START Dataset content
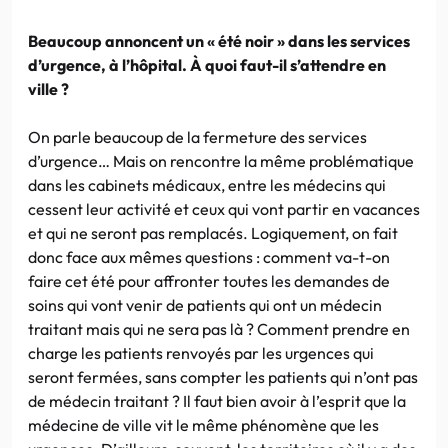
Beaucoup annoncent un « été noir » dans les services
d’urgence, à l’hôpital. À quoi faut-il s’attendre en
ville ?
On parle beaucoup de la fermeture des services
d’urgence… Mais on rencontre la même problématique
dans les cabinets médicaux, entre les médecins qui
cessent leur activité et ceux qui vont partir en vacances
et qui ne seront pas remplacés. Logiquement, on fait
donc face aux mêmes questions : comment va-t-on
faire cet été pour affronter toutes les demandes de
soins qui vont venir de patients qui ont un médecin
traitant mais qui ne sera pas là ? Comment prendre en
charge les patients renvoyés par les urgences qui
seront fermées, sans compter les patients qui n’ont pas
de médecin traitant ? Il faut bien avoir à l’esprit que la
médecine de ville vit le même phénomène que les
END Dataset content
Instructions for the task – All entries are to be retyped exactly. Omit any embedded images.

Task solution –
Beaucoup annoncent un « été noir » dans les services
d’urgence, à l’hôpital. À quoi faut-il s’attendre en
ville ?
On parle beaucoup de la fermeture des services
d’urgence… Mais on rencontre la même problématique
dans les cabinets médicaux, entre les médecins qui
cessent leur activité et ceux qui vont partir en vacances
et qui ne seront pas remplacés. Logiquement, on fait
donc face aux mêmes questions : comment va-t-on
faire cet été pour affronter toutes les demandes de
soins qui vont venir de patients qui ont un médecin
traitant mais qui ne sera pas là ? Comment prendre en
charge les patients renvoyés par les urgences qui
seront fermées, sans compter les patients qui n’ont pas
de médecin traitant ? Il faut bien avoir à l’esprit que la
médecine de ville vit le même phénomène que les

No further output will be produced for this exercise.